» **Job**
Please decide whether each statement below agrees with the game review that follows, answering yes or no and quoting the words of the review that settle it. 1. The 2001 version of the game was officially released outside Korea. 2. The 2017 remastered version came with full English voice acting. 3. The game has eight possible endings.

A remake of an iconic yet obscure horror classic, White Day: A Labyrinth Named School is an atmospheric survival spookfest with plenty of jumpscares and puzzles to explore. While it may rely a little too heavily on backtracking and frustrating chase sequences, it’s an enjoyable blast from the past and deserves a place in any horror fan’s Switch library.
White Day: A Labyrinth Named School is an intriguing survival horror game that has earnt the title of cult classic since its original 2001 release. As one of the first terrifying titles to strip you of any weapons, its slow paced, puzzle-based gameplay pushes you to rely on your wits and hiding skills to succeed, leaving you vulnerable and isolated in the tight corridors and dingy classrooms of its self-appointed labyrinth.
From your first moments creeping along the halls and rummaging through drawers and lockers, it’s clear to see both the inspirations it took from previous horror classics, and the influence it had on future games in the genre.
This is my first time experiencing White Day: A Labyrinth Named School for myself, though I’ve long been familiar with the legends and rumours surrounding it. It was quite the elusive title back in the day, with its 2001 version never getting an official release outside of Korea, and it gaining a reputation as one of the scariest games of the time among those who managed to get their hands on it. Stories even circulated suggesting that it was so scary that players contacted the developers to beg them to make it less spooky so they could actually beat it, resulting in its multiple difficulty modes – though it’s pretty impossible to prove or disprove this.
As is deserved of such an iconic yet obscure horror experience, White Day: A Labyrinth Named School saw itself enter the modern landscape of gaming in 2017, with a remastered version for PC, PS4, and mobile, featuring upscaled graphics and animations, extra unlockable content, full English voice acting, and more. Now, five years later, it has finally made its way to Switch, over two decades after its original launch. So, how does it hold up?
Pretty darn well, if you ask me. And, well, this is my review, so I guess you did. White Day: A Labyrinth Named School places you in the shoes of a Korean transfer student called Hui-Min Lee, who has a crush on a beautiful girl called Han So-Young. He follows her into the school after hours in hopes of both returning her lost diary and giving her a White Day gift, only to find himself entangled in a series of supernatural events.
There are two other girls in the school as well, and both the dialogue options you choose when talking to them and the collectibles you find dictate which of the eight endings you get upon completing the game, adding a great level of replayability.

» **Data shown**
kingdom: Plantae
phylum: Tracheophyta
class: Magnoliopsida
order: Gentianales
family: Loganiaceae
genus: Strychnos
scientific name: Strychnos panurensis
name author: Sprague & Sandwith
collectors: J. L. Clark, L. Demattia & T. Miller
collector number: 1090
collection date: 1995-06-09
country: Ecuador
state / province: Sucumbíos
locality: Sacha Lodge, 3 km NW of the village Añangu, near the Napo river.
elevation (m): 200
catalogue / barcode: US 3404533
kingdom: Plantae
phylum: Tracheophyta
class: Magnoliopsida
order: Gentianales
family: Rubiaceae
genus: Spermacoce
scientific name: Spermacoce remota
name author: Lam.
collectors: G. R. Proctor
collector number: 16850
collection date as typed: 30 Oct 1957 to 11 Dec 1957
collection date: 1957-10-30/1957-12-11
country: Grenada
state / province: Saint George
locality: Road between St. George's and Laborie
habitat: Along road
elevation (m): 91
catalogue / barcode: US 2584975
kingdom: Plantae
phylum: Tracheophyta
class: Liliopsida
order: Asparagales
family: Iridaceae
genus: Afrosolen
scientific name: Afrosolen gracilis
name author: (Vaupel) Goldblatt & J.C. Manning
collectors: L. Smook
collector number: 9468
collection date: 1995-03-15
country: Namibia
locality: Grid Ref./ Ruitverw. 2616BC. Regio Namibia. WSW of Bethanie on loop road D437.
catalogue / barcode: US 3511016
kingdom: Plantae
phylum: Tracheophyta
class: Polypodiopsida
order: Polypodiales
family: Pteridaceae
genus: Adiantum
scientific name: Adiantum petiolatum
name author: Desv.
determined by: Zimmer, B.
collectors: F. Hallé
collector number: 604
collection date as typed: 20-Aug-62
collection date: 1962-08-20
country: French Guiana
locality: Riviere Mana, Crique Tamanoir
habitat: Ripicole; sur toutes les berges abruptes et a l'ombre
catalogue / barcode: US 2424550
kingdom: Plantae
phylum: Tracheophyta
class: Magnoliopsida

» **Answer for this exercise**
1. No: "its 2001 version never getting an official release outside of Korea"
2. Yes: "full English voice acting"
3. Yes: "which of the eight endings you get upon completing the game"